Household object detections:
======

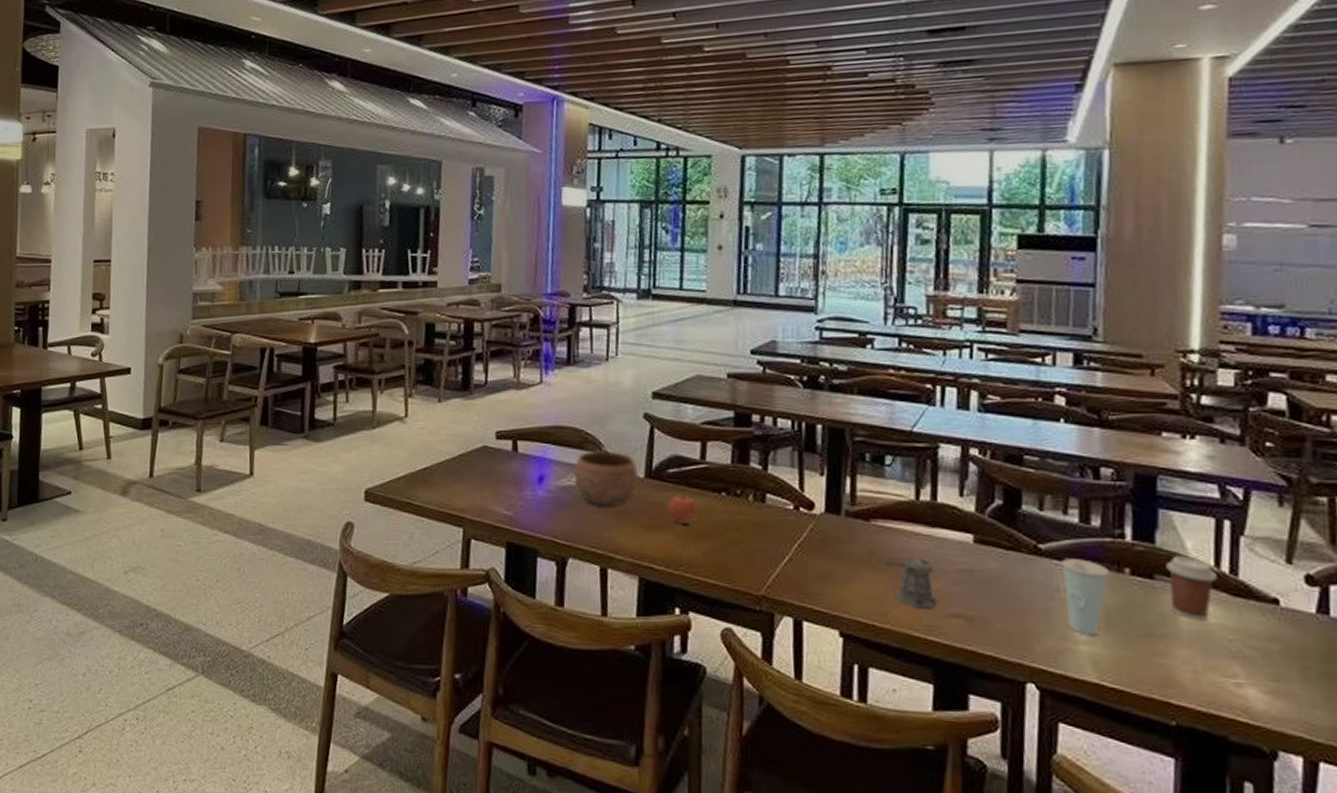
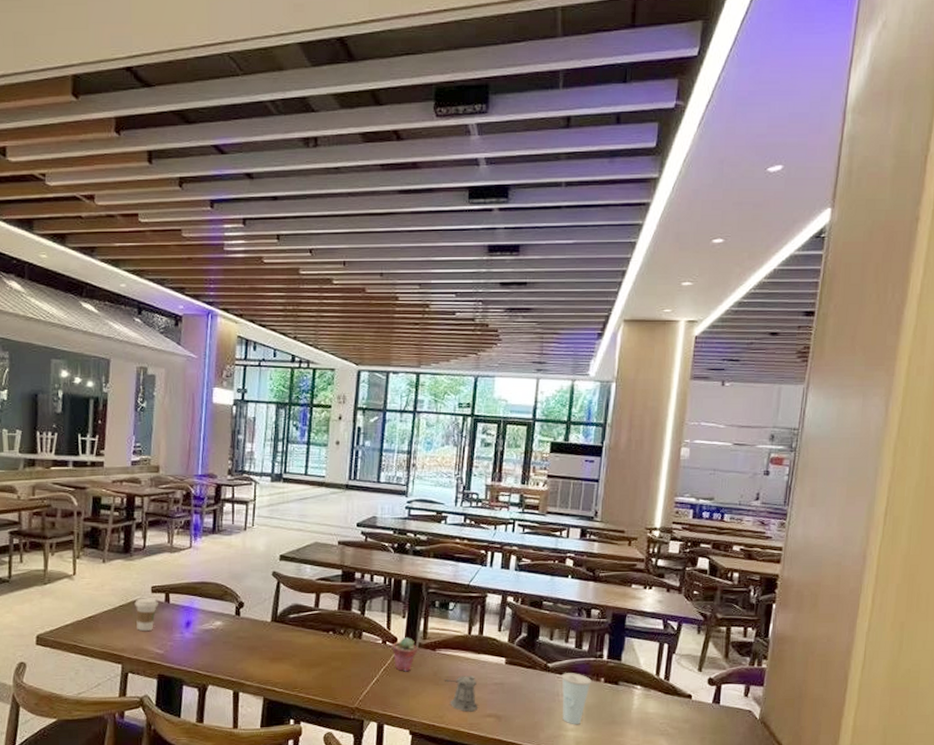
coffee cup: none [476,445,505,488] -> present [134,598,158,632]
bowl: present [573,451,639,507] -> none [215,601,267,645]
apple: present [668,493,699,523] -> none [288,633,312,656]
potted succulent: none [808,501,844,549] -> present [393,636,417,672]
coffee cup: present [1166,555,1217,621] -> none [627,668,657,711]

======

Transcribe every entry exactly. Leave out the pictures.

The answer
coffee cup: none [476,445,505,488] -> present [134,598,158,632]
bowl: present [573,451,639,507] -> none [215,601,267,645]
apple: present [668,493,699,523] -> none [288,633,312,656]
potted succulent: none [808,501,844,549] -> present [393,636,417,672]
coffee cup: present [1166,555,1217,621] -> none [627,668,657,711]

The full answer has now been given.